_ЗАДАНИЕ A_
Переведите на английский язык предложение из текста о Гавани: «В местах, откуда я родом, характеры рождались на улице».
_ЗАДАНИЕ B_
Подхватите, пожалуйста, текст о Гавани и продолжите его сразу после последнего предложения.

_ИСХОДНЫЙ ТЕКСТ_
------

Мне не хватает шпаны, когда напоминают о Дне детей. Сегодня они без законов улицы. И милиция зажигала. А расстрелянный мною теперь стал большим человеком. Возможно, потому, что отомстил мне 30 лет назад.
В местах, откуда я родом, характеры рождались на улице. Если ты из Гавани, значит, «мотаешься». То есть один из тех, кто дерется за свою территорию. Или иди играй на пианино.
На меня, 11-летнего, большое впечатление произвела затрещина первого по детям на Васильевском – инспектора по несовершеннолетним Дьякова. До сих пор помню – Вячеслава Михайловича.
– Гавань вас боится. А бояться она должна только меня, – гаркнул он, когда я отлетел в угол его кабинета.
Мысли пожаловаться не было.
Очевидно, так меня торкнуло, что после универа я сбежал в уголовный розыск. Судьба ухмыльнулась и назначила меня опером по малолеткам. Я, конечно, эту тему знал, но с другой стороны.
Больше всех мне приносил страданий Саня-лисопед. Он крал все техническое, что мог поднять. 24 часа в сутки. Даже примусы с Андреевского рынка. Больших механических мотиваций был ребенок. Иногда я его ловил утром, сажал у себя в кабинете и заставлял читать Маркса. Ну не было у нас другой книги! К тому же, пока листает, хоть какое-то спокойствие на вверенной мне земле. Когда получил томиком в затылок, эту форму увещевания аннулировал.

------

_ПРЕДОСТАВЛЕННЫЕ ДАННЫЕ_

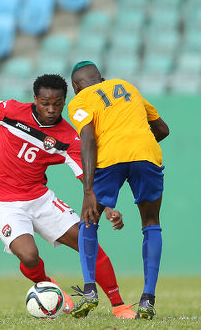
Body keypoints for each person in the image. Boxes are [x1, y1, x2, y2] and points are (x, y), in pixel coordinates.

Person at [0, 74, 136, 319]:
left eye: (57, 104)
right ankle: (48, 286)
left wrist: (108, 208)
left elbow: (86, 178)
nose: (51, 109)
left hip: (39, 198)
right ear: (35, 99)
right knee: (29, 255)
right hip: (2, 200)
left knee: (86, 242)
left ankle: (119, 305)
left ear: (64, 101)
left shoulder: (68, 137)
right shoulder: (12, 111)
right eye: (45, 103)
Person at [67, 62, 170, 320]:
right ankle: (147, 300)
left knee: (88, 220)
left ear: (75, 87)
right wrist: (136, 148)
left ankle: (90, 291)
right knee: (151, 223)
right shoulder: (127, 87)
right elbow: (162, 130)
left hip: (110, 158)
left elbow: (88, 139)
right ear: (102, 78)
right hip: (145, 154)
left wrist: (88, 189)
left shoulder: (80, 101)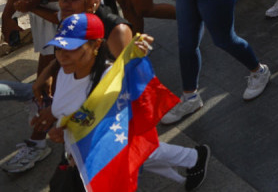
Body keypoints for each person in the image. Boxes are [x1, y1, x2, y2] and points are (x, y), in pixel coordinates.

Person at [42, 14, 211, 189]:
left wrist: (136, 61)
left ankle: (194, 159)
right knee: (139, 151)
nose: (62, 56)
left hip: (100, 158)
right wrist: (64, 131)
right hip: (80, 157)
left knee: (137, 148)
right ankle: (193, 159)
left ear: (96, 45)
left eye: (72, 49)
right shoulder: (65, 73)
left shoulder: (110, 83)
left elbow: (118, 130)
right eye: (59, 48)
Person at [0, 0, 95, 175]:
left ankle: (37, 143)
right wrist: (7, 17)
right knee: (47, 84)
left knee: (45, 84)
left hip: (65, 22)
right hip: (45, 19)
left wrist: (37, 6)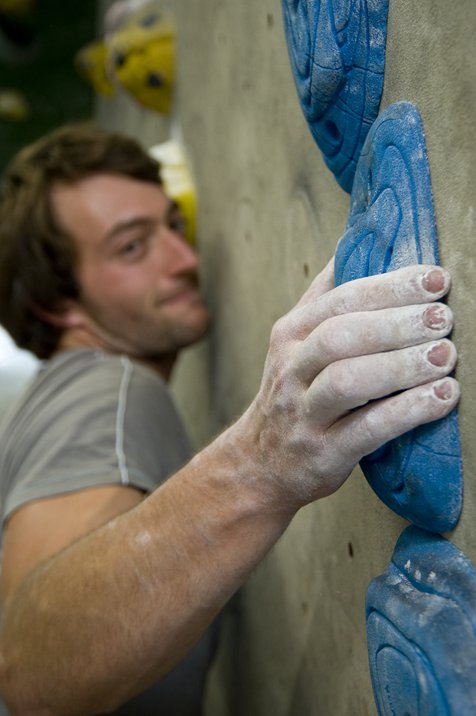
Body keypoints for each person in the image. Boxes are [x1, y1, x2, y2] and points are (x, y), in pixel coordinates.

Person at [0, 124, 459, 716]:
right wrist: (259, 464)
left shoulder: (60, 399)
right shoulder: (105, 389)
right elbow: (30, 665)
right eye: (132, 247)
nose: (185, 259)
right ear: (56, 302)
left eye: (172, 224)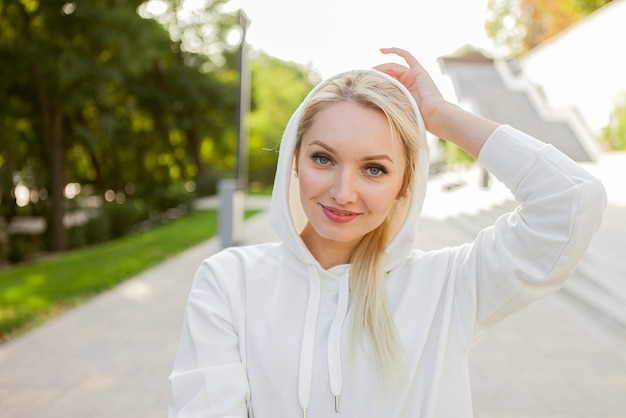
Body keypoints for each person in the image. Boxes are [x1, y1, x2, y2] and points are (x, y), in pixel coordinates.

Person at [168, 48, 606, 418]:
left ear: (405, 184)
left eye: (374, 169)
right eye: (324, 159)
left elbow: (571, 200)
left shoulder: (449, 286)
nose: (344, 192)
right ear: (294, 159)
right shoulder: (229, 281)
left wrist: (439, 116)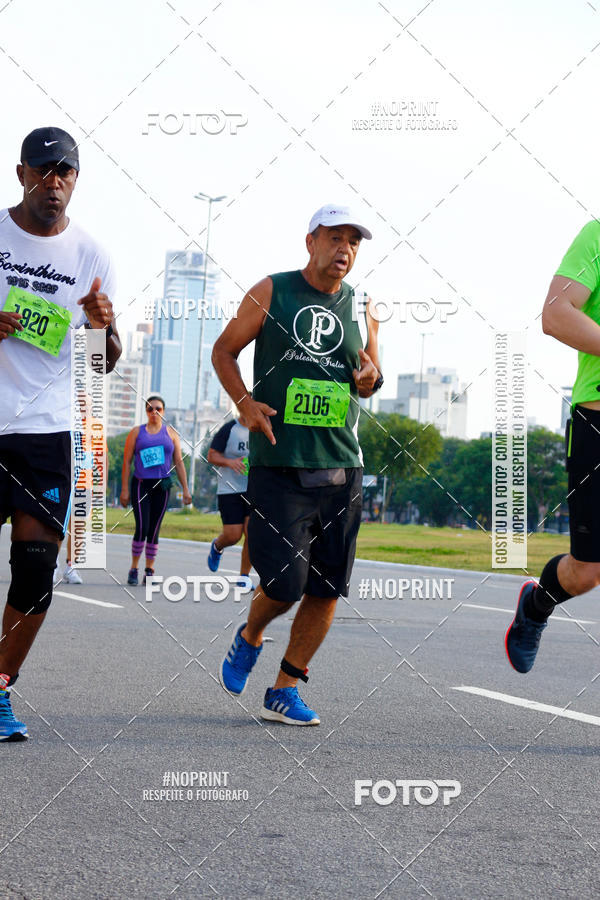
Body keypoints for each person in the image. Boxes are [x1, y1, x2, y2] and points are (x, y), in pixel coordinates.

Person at [212, 203, 382, 725]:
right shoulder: (272, 291)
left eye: (353, 241)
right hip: (279, 466)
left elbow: (372, 376)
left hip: (342, 467)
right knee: (285, 584)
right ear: (310, 240)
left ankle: (286, 686)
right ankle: (250, 635)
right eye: (335, 238)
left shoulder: (362, 307)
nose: (345, 250)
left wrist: (369, 379)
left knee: (327, 588)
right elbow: (224, 351)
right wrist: (243, 402)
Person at [0, 127, 121, 741]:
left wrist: (102, 329)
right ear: (21, 174)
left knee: (36, 564)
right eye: (45, 172)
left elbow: (101, 363)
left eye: (66, 173)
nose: (56, 184)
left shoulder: (91, 256)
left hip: (46, 431)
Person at [506, 219, 600, 672]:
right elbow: (556, 314)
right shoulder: (597, 235)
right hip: (597, 422)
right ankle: (538, 604)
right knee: (587, 572)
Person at [120, 395, 192, 585]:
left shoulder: (171, 434)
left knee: (154, 530)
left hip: (162, 485)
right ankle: (134, 568)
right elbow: (127, 462)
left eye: (158, 409)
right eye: (150, 409)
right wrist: (124, 489)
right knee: (142, 527)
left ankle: (149, 570)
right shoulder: (137, 432)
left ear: (164, 411)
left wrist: (186, 489)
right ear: (146, 411)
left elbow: (178, 462)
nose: (154, 412)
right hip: (141, 484)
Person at [207, 416, 253, 589]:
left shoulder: (262, 429)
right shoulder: (229, 429)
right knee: (233, 535)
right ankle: (218, 546)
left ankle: (244, 577)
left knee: (251, 533)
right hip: (229, 489)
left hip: (254, 489)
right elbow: (211, 456)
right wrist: (229, 462)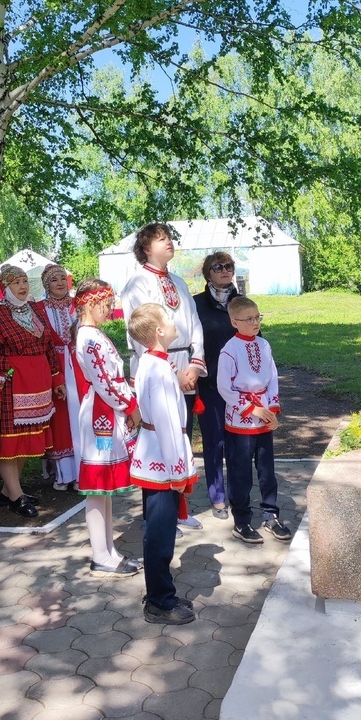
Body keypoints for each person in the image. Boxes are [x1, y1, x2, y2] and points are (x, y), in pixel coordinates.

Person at [121, 223, 206, 530]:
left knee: (181, 435)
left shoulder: (180, 281)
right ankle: (156, 515)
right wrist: (173, 373)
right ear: (146, 248)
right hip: (157, 370)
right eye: (162, 239)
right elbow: (140, 336)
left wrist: (194, 367)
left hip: (186, 367)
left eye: (169, 238)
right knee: (158, 438)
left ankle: (179, 510)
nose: (169, 243)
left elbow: (194, 323)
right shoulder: (136, 284)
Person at [129, 303, 198, 624]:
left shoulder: (154, 363)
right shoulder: (156, 369)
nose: (174, 323)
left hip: (157, 455)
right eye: (168, 319)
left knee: (160, 530)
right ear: (159, 331)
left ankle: (161, 590)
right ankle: (159, 600)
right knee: (159, 533)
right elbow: (168, 423)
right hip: (162, 459)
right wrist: (178, 471)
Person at [0, 263, 64, 517]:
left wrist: (57, 379)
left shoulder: (35, 311)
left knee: (28, 439)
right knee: (10, 442)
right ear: (5, 287)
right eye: (16, 283)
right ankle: (16, 495)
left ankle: (9, 492)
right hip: (12, 386)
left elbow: (49, 346)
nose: (22, 287)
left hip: (37, 385)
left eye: (25, 282)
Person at [74, 278, 141, 577]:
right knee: (97, 488)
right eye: (107, 302)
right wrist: (131, 405)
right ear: (90, 302)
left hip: (107, 412)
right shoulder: (88, 338)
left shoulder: (94, 334)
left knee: (104, 489)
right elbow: (105, 381)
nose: (111, 307)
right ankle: (100, 554)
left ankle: (107, 549)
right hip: (101, 416)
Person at [217, 296, 291, 545]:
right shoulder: (229, 350)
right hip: (240, 421)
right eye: (248, 319)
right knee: (240, 473)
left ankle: (271, 514)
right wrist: (251, 409)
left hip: (263, 418)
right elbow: (224, 388)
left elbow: (272, 378)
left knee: (267, 470)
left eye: (257, 317)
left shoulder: (264, 345)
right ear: (234, 322)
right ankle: (242, 521)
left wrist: (271, 409)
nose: (255, 322)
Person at [193, 251, 239, 519]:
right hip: (210, 384)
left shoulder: (241, 302)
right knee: (215, 441)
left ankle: (237, 493)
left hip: (239, 386)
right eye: (218, 266)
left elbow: (256, 337)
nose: (225, 270)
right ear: (208, 273)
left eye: (229, 266)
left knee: (237, 441)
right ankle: (217, 497)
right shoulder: (197, 304)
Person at [34, 263, 80, 491]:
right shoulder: (39, 309)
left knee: (81, 412)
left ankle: (84, 469)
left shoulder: (78, 305)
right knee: (61, 416)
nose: (61, 283)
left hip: (79, 362)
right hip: (54, 364)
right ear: (46, 285)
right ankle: (65, 473)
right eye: (54, 280)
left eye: (63, 278)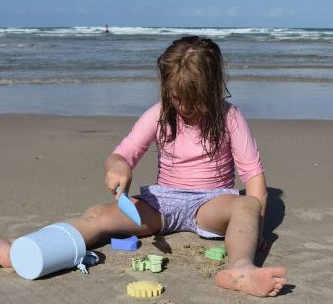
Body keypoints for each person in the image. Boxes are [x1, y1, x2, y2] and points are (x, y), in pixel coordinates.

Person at [0, 36, 286, 297]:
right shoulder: (160, 114)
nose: (183, 107)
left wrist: (257, 229)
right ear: (166, 88)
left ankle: (240, 268)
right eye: (176, 97)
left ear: (212, 89)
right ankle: (28, 248)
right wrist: (120, 167)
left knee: (247, 206)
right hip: (162, 202)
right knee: (97, 215)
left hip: (211, 204)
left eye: (193, 100)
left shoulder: (230, 117)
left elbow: (254, 179)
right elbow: (123, 154)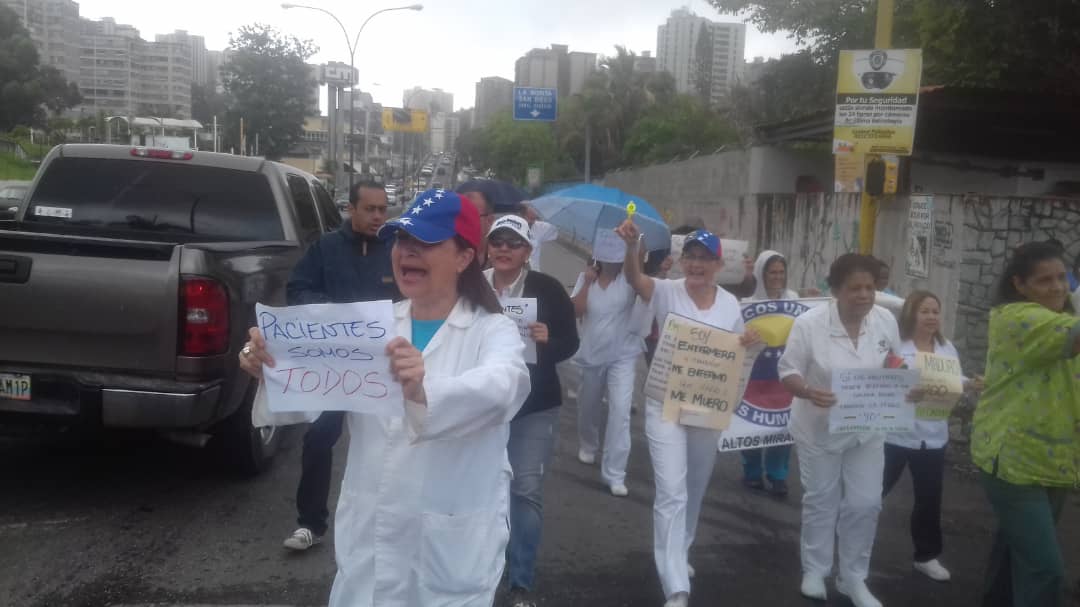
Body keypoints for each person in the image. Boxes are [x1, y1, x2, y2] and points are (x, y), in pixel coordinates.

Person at [238, 189, 531, 606]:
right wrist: (269, 366)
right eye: (402, 239)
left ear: (465, 257)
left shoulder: (492, 330)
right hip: (370, 540)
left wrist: (422, 389)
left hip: (447, 546)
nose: (407, 252)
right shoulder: (371, 326)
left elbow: (505, 387)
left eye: (426, 243)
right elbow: (312, 395)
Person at [614, 221, 760, 607]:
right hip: (666, 403)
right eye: (690, 258)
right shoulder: (666, 291)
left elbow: (738, 353)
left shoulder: (731, 304)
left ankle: (682, 548)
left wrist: (749, 341)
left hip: (707, 409)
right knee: (672, 491)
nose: (695, 265)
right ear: (681, 261)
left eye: (703, 259)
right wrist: (632, 250)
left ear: (716, 264)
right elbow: (635, 280)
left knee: (694, 486)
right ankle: (675, 582)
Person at [778, 253, 903, 607]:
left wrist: (903, 379)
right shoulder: (809, 324)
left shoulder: (884, 321)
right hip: (818, 427)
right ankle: (815, 569)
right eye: (855, 288)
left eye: (870, 287)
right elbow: (788, 371)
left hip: (867, 426)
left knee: (865, 503)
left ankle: (853, 578)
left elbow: (894, 361)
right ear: (835, 290)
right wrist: (806, 391)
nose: (864, 295)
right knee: (821, 500)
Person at [280, 179, 400, 551]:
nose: (378, 216)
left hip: (382, 367)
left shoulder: (396, 249)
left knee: (391, 444)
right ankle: (310, 524)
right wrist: (332, 311)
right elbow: (296, 289)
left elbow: (413, 296)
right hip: (336, 366)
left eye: (383, 209)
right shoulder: (325, 248)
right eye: (370, 209)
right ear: (351, 209)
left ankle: (389, 524)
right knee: (319, 437)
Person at [971, 242, 1080, 607]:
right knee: (1045, 569)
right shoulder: (1017, 317)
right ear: (1019, 285)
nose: (1057, 287)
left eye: (1062, 278)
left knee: (1016, 552)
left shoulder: (1063, 317)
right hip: (1013, 460)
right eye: (1044, 280)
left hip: (1055, 458)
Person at [482, 215, 579, 607]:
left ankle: (520, 581)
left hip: (535, 405)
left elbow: (571, 343)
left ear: (527, 251)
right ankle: (483, 572)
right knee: (484, 490)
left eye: (513, 242)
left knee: (524, 490)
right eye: (497, 241)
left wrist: (548, 339)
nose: (504, 248)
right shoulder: (471, 286)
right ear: (488, 247)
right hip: (485, 406)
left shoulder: (548, 289)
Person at [882, 290, 983, 582]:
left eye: (935, 311)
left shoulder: (946, 348)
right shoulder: (897, 346)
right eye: (925, 311)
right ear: (912, 313)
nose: (931, 317)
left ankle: (926, 556)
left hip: (933, 437)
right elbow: (883, 382)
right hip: (895, 435)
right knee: (872, 495)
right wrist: (904, 390)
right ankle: (849, 546)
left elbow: (952, 381)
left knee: (929, 500)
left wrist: (971, 384)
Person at [571, 246, 645, 497]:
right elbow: (576, 311)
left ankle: (615, 473)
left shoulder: (629, 280)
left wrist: (635, 245)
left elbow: (643, 282)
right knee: (588, 404)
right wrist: (587, 282)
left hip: (623, 355)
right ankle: (589, 444)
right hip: (592, 353)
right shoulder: (586, 277)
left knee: (621, 411)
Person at [738, 250, 799, 496]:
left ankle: (778, 476)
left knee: (782, 426)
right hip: (755, 375)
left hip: (784, 375)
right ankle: (752, 472)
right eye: (772, 272)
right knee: (749, 425)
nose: (777, 277)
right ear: (762, 274)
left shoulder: (795, 300)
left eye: (781, 272)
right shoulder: (748, 304)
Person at [520, 203, 559, 272]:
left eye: (533, 219)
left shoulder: (541, 227)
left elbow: (556, 227)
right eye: (528, 218)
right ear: (522, 215)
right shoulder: (512, 226)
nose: (531, 222)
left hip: (533, 271)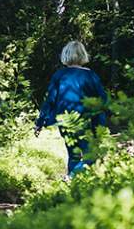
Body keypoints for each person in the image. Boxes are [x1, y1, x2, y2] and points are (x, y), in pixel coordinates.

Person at [36, 40, 109, 177]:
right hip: (85, 121)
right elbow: (102, 100)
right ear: (83, 55)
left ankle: (72, 186)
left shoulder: (59, 75)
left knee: (74, 155)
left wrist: (40, 122)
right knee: (90, 156)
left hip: (64, 121)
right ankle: (72, 179)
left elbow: (50, 100)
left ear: (66, 55)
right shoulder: (91, 76)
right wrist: (101, 121)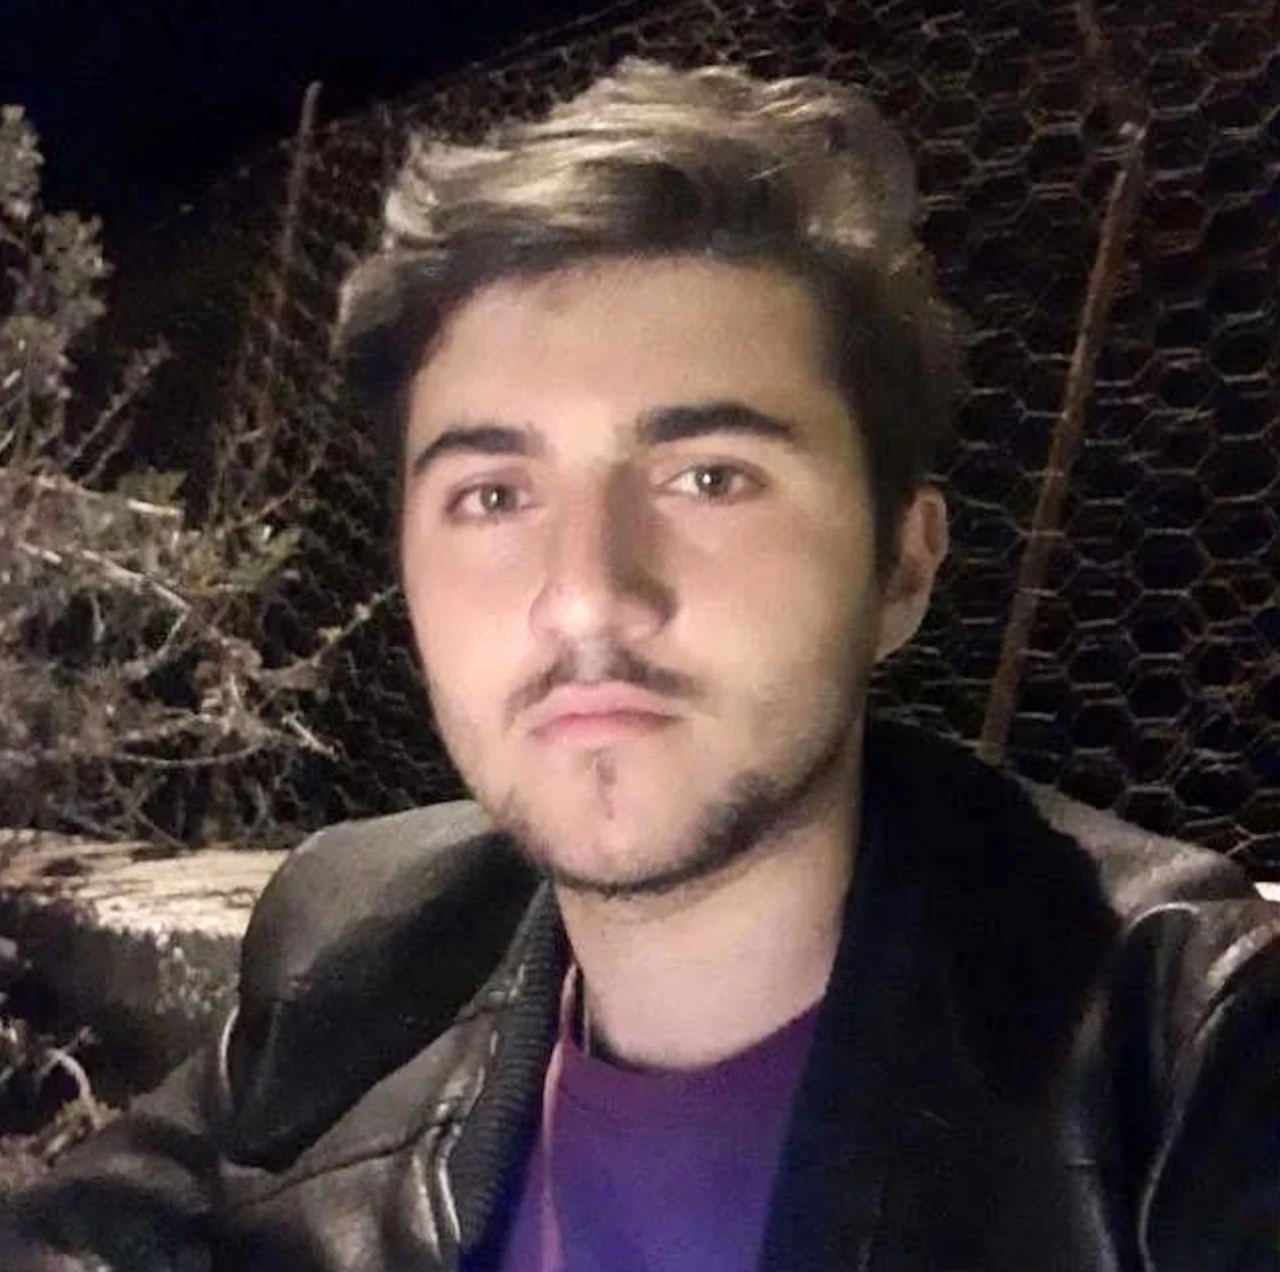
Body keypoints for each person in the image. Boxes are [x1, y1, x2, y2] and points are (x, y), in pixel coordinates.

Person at [4, 58, 1278, 1272]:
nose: (586, 594)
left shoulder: (1185, 1059)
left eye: (708, 478)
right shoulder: (356, 951)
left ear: (900, 564)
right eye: (493, 495)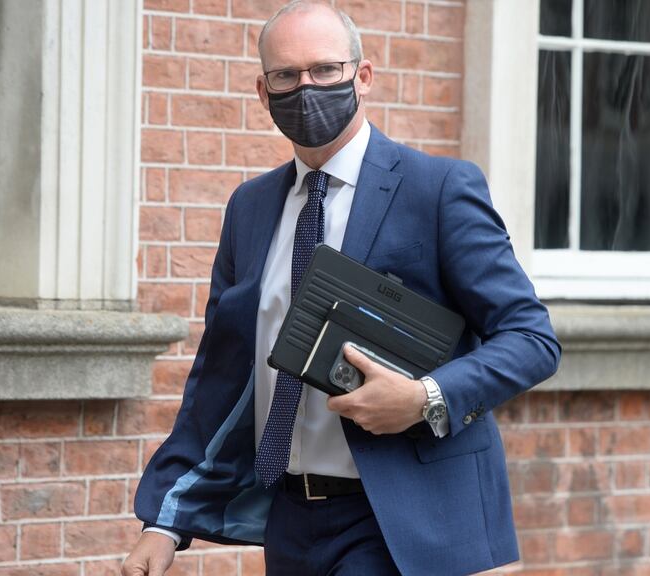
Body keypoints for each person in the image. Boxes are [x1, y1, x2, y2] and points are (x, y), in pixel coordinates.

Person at [122, 1, 560, 575]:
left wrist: (424, 396)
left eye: (325, 70)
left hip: (409, 522)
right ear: (263, 90)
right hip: (291, 520)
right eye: (286, 76)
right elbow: (221, 376)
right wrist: (166, 521)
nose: (306, 88)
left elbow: (532, 338)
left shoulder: (439, 190)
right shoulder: (250, 208)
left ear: (363, 75)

------

_ОЖИДАЕМЫЙ ОТВЕТ A_
In the places I come from, characters were born on the street.

_ОЖИДАЕМЫЙ ОТВЕТ B_
После очередного уката мотороллера вышел я из социалистической законности окончательно. Под ночь взял Саню за ворот, лампу в рожу направил и серьезно ему доказываю, что обязан применить страшно секретный приказ. А приказ тот касается высшей меры социальной защиты от малюсеньких бандитов.
Саня со смеху покатывается. Я на машинке печатаю. Даю расписаться. Он в документ высморкался. И повел я его на тот свет.
У нас в отделении подвал был. Там старшина колеса с краской хранил. Атмосферка гнетущая. Поддал ногой корыто, ставлю его к стенке.
– Дядя Женя, ты дурак?
Раза три стреляю поверх его головы. Саня – хулиган бывалый, но присел, и глаза его детскими стали.
За текущие затем пару недель кривая оперативной обстановки на моем участке фронта выпрямилась. Но недолго я танцевал.
Кстати, Саня на меня не донес. Потому что на улице любая жалоба вредит эпитафии.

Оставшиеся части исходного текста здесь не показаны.